Project description:Feline hepatic lipidosis (FHL) is a common liver dysfunction caused by metabolic disorders. The objective was to evaluate the metabolic alteration in the cats of FHL and to identify biomarkers that can serve as biomarker for FHL. Differential metabolites in the serum of spontaneous FHL cats (FS, n = 12) and healthy cats (CS group, n = 12) were analyzed using GC/MS metabolomics. Differential metabolites with diagnostic significance were identified through receiver operating characteristic (ROC) curves.
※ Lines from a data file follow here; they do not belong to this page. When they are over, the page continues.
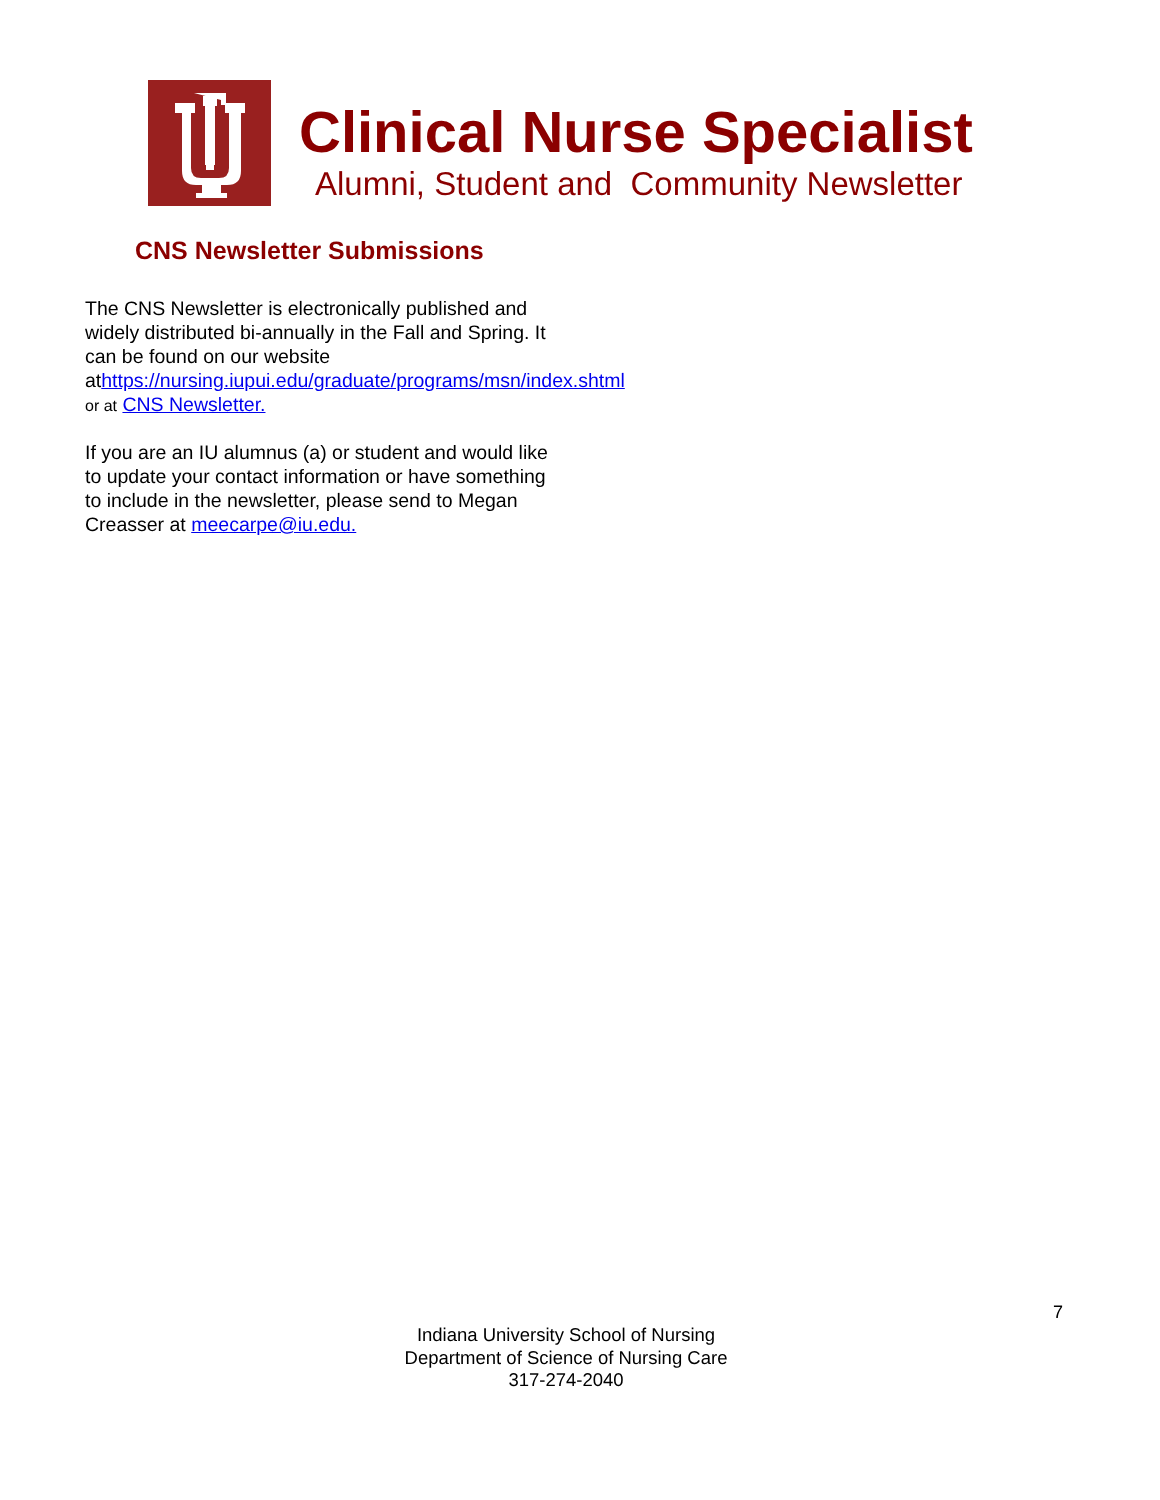Clinical Nurse Specialist
Alumni, Student and Community Newsletter
CNS Newsletter Submissions
The CNS Newsletter is electronically published and widely distributed bi-annually in the Fall and Spring. It can be found on our website athttps://nursing.iupui.edu/graduate/programs/msn/index.shtml or at CNS Newsletter.
If you are an IU alumnus (a) or student and would like to update your contact information or have something to include in the newsletter, please send to Megan Creasser at meecarpe@iu.edu.
7
Indiana University School of Nursing
Department of Science of Nursing Care
317-274-2040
The expression level of the differential metabolite 2-hydroxybutyric acid (2-HB) was detected in the serum of the FS and CS groups, and biomarker were established. The biomarker efficacy of 2-HB for FHL was verified using serum samples from cats with FHL caused by different etiologies (F, n = 10) and healthy cats (C, n = 50). There were 13 significantly different metabolites between the CS and FS groups (VIP > 1, P < 0.05) with the area under the ROC curve (AUC) greater than 0.70. The AUC for serum 2-HB was 0.90 (95% confidence interval 0.767-1.000, P < 0.001), with an optimal critical value of 564.8 ng/L. By randomly detecting serum 2-HB in groups F and C (the optimal cut-off value is 564.8 ng/L), the detection rate for FHL diagnosis was 100% and the false positive rate was 0%. In cats with FHL, metabolic changes occur in amino acids, nucleotide sugars, glycerophospholipids, phenylalanine, galactose, alpha-linolenic acid, and glycerides. A serum 2-HB level greater than 564.8 ng/L serves as a biomarker for FHL.